Background: Conserved nucleic acid sequences play an essential role in transcriptional regulation. The motifs/templates derived from nucleic acid sequence datasets are usually used as biomarkers to predict biochemical properties such as protein binding sites or to identify specific non-coding RNAs. In many cases, template-based nucleic acid sequence classification performs better than some feature extraction methods, such as N-gram and k-spaced pairs classification. The availability of large-scale experimental data provides an unprecedented opportunity to improve motif extraction methods. The process for pattern extraction from large-scale data is crucial for the creation of predictive models.

Methods: In this article, a Teiresias-like feature extraction algorithm to discover frequent sub-sequences (CFSP) is proposed. Although gaps are allowed in some motif discovery algorithms, the distance and number of gaps are limited. The proposed algorithm can find frequent sequence pairs with a larger gap. The combinations of frequent sub-sequences in given protracted sequences capture the long-distance correlation, which implies a specific molecular biological property. Hence, the proposed algorithm intends to discover the combinations. A set of frequent sub-sequences derived from nucleic acid sequences with order is used as a base frequent sub-sequence array. The mutation information is attached to each sub-sequence array to implement fuzzy matching. Thus, a mutate records a single nucleotide variant or nucleotides insertion/deletion (indel) to encode a slight difference between frequent sequences and a matched subsequence of a sequence under investigation.

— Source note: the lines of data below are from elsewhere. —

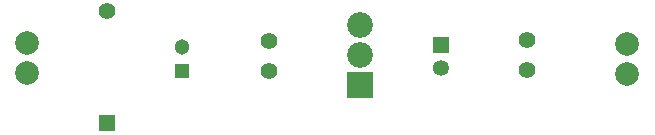
<source format=gts>
G04*
G04 #@! TF.GenerationSoftware,Altium Limited,Altium Designer,19.1.8 (144)*
G04*
G04 Layer_Color=8388736*
%FSLAX44Y44*%
%MOMM*%
G71*
G01*
G75*
%ADD13R,2.1832X2.1832*%
%ADD14C,2.1832*%
%ADD15R,1.4032X1.4032*%
%ADD16C,1.4032*%
%ADD17C,2.0032*%
%ADD18R,1.3532X1.3532*%
%ADD19C,1.3532*%
%ADD20R,1.3032X1.3032*%
%ADD21C,1.3032*%
D13*
X350520Y-110590D02*
D03*
D14*
Y-85090D02*
D03*
Y-59590D02*
D03*
D15*
X135890Y-143260D02*
D03*
D16*
Y-48260D02*
D03*
X491490Y-72790D02*
D03*
Y-97790D02*
D03*
X273050Y-98660D02*
D03*
Y-73660D02*
D03*
D17*
X576580Y-101600D02*
D03*
Y-76200D02*
D03*
X68580Y-74930D02*
D03*
Y-100330D02*
D03*
D18*
X419100Y-76520D02*
D03*
D19*
Y-96520D02*
D03*
D20*
X199390Y-98740D02*
D03*
D21*
Y-78740D02*
D03*
M02*

</source>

Conclusions: The proposed algorithm has been validated with several nucleic acid sequence prediction case studies. These data demonstrate better results than the recently available feature descriptors based methods based on experimental data sets such as miRNA, piRNA, and Sigma 54 promoters. CFSP is implemented in C++ and shell script; the source code and related data are available at https://github.com/HePeng2016/CFSP.

Keywords: Mutational information mining; Long range correlation; Sequence feature extraction.

Grant support

This work was jointly supported by the grants from Xiamen University Graduate Short-term Foreign Exchange Visiting Funding Project. The funders had no role in study design, data collection and analysis, decision to publish, or preparation of the manuscript.